Excerpt to read:
The Beatles weren’t a group, they were a team; and this is a distinction all good managers should make when handling their staff, argues David Winch.

Are your staff a group or a team? It’s an important distinction to make. For example, I'd claim the Beatles weren’t a pop group. Before you lynch me for pop blasphemy, the difference is this: John, Paul George and Ringo weren’t a group – they were a team. Whilst one characteristic of both a team and a group is that they all share the same manager, the following three criteria are as good a test as any for identifying a group:

  • No member depends on any other member.
  • Each member can achieve their goals without reference to or help from any other member.
  • Group achievement is the sum of all the individual achievements.

This hardly applies to The Beatles! In business (particularly in sales), problems arise when the 'team' gets treated like a group.  Sure, the management pays lip service to the sales ‘team’, but in reality they are often a sales group.  They are generally given 'group building' incentives, and not team building ones, and then people wonder why 'team building' exercises don't deliver the performance gains expected. There are several important areas of difference.

Exercise tasks:
1. Answer these questions from the passage on groups and teams:
(a) Who is named as making the argument?
(b) What trait do a team and a group have in common?
(c) What kind of incentives are sales staff generally given?
2. Pick up the passage on groups and teams right after its final sentence and keep writing it.

Saved entries:
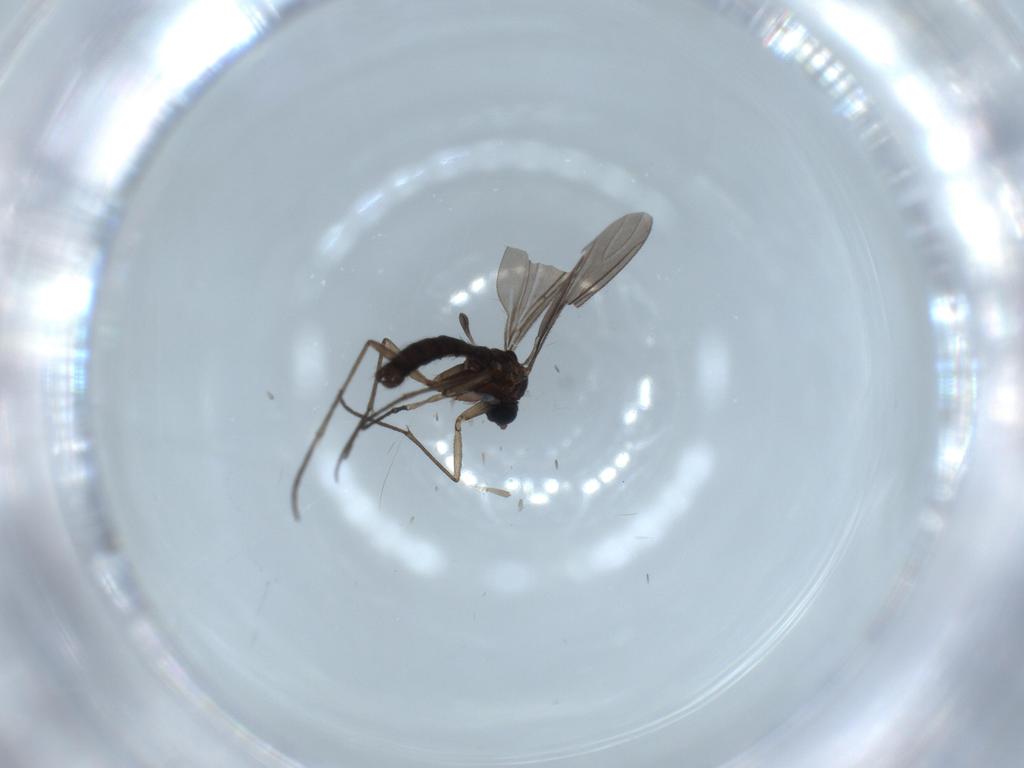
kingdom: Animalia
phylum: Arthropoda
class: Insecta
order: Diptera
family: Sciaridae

==

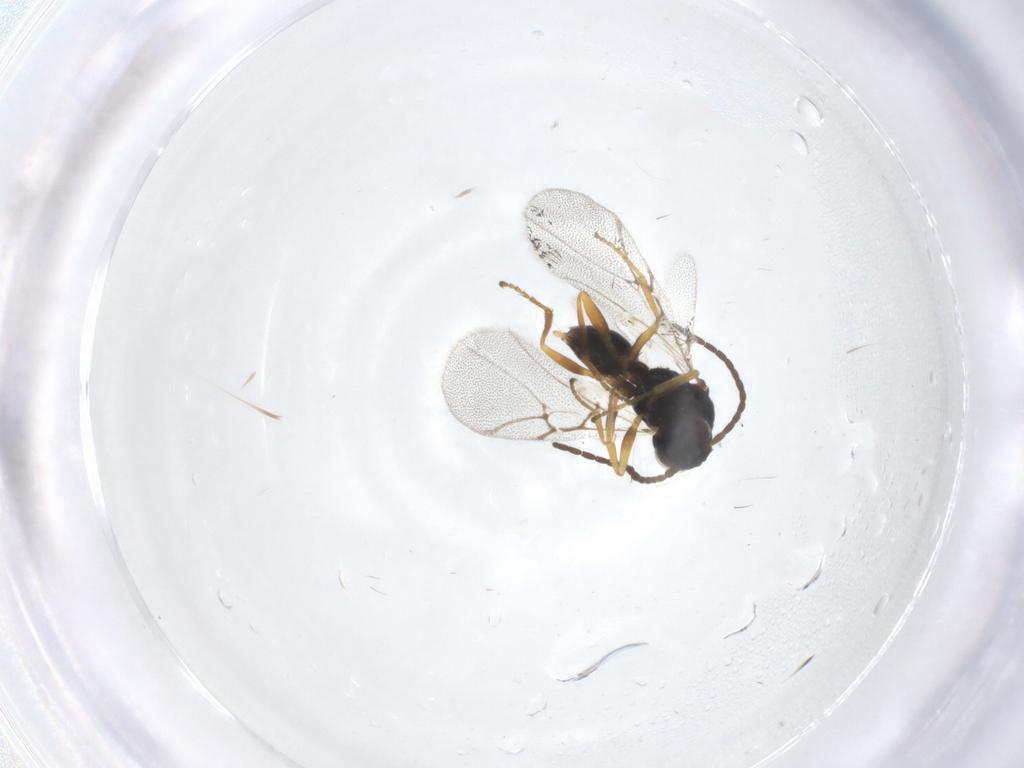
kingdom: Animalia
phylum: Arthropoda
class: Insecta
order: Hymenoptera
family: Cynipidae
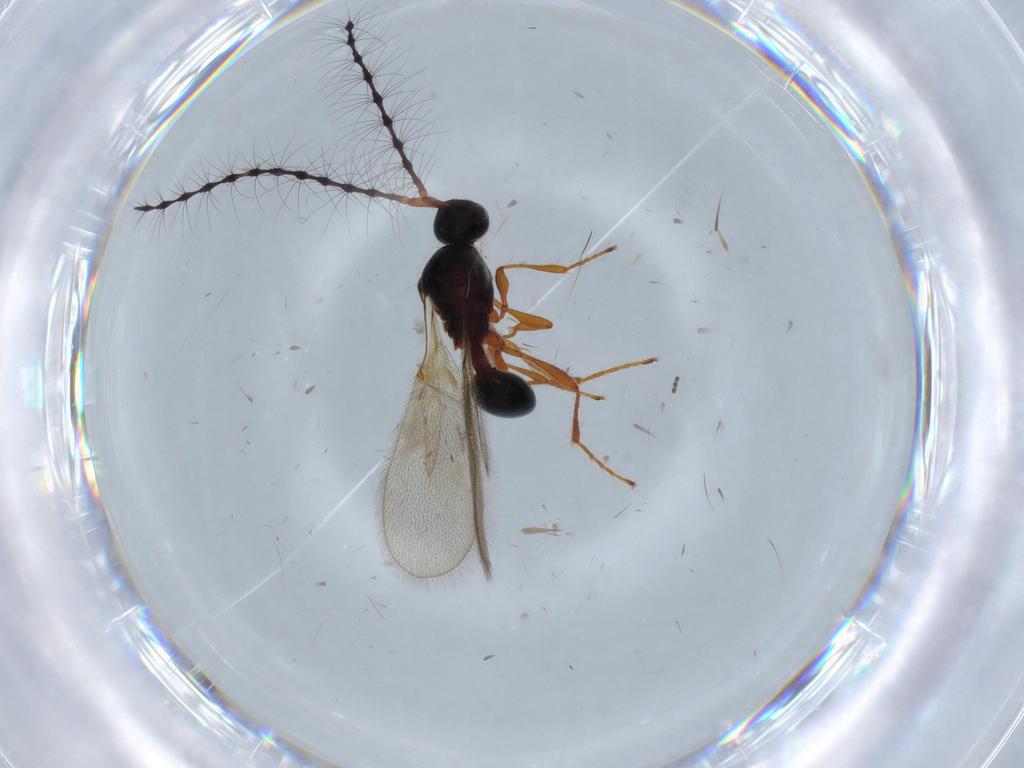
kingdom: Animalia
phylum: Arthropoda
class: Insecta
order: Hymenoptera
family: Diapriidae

* * *

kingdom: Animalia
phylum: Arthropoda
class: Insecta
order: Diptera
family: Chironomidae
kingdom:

Answers given:
1.
(a) David Winch
(b) They all share the same manager.
(c) 'Group building' incentives, not team building ones.

2.
Team building

  • Get the right team – (The Beatles drafted in Ringo Starr to replace Pete Best)
  • Fitting in is more important than virtuosity - but that helps too – (again, the Ringo example holds true here!)
  • Help each other out – (The Beatles had to practise at Paul's house because John’s aunt Mimi wouldn’t let them practice at her house)
  • Collaborate and share good ideas (Lennon and McCartney wrote the songs together)
  • Seek and accept help, especially when you're starting out (in The Beatles’ case it was manager Brian Epstein and produce George Martin that cultivated the band as we know them)
  • Coach each other (Paul taught John some chords at their first meeting)
  • Listen to what the customers are saying about you, and act on it (choose your own Beatles analogy for this one - for business people it’s a must!)

Group building

  • Getting the right individuals is still important, however mavericks and loose cannons are acceptable if they achieve their individual goals.
  • Be as good as you can be so you'll keep your place.
  • Be selfish - don't waste time on other team members if they don’t help you achieve your ultimate goal.
  • Provide individual incentives.
  • Reward individual success.
  • If you find a 'magic formula', keep it to yourself.
  • If you're good, why would you need help or advice?
  • If you achieve your goals, what does it matter what customers think and say about you?

I’m sure you can see where I’m heading. Businesses need to have a sales team and not a sales group. It’s essential that firms realise the difference and structure their workforce from a team perspective. So, what do great teams do?

  • Celebrate team success as a team.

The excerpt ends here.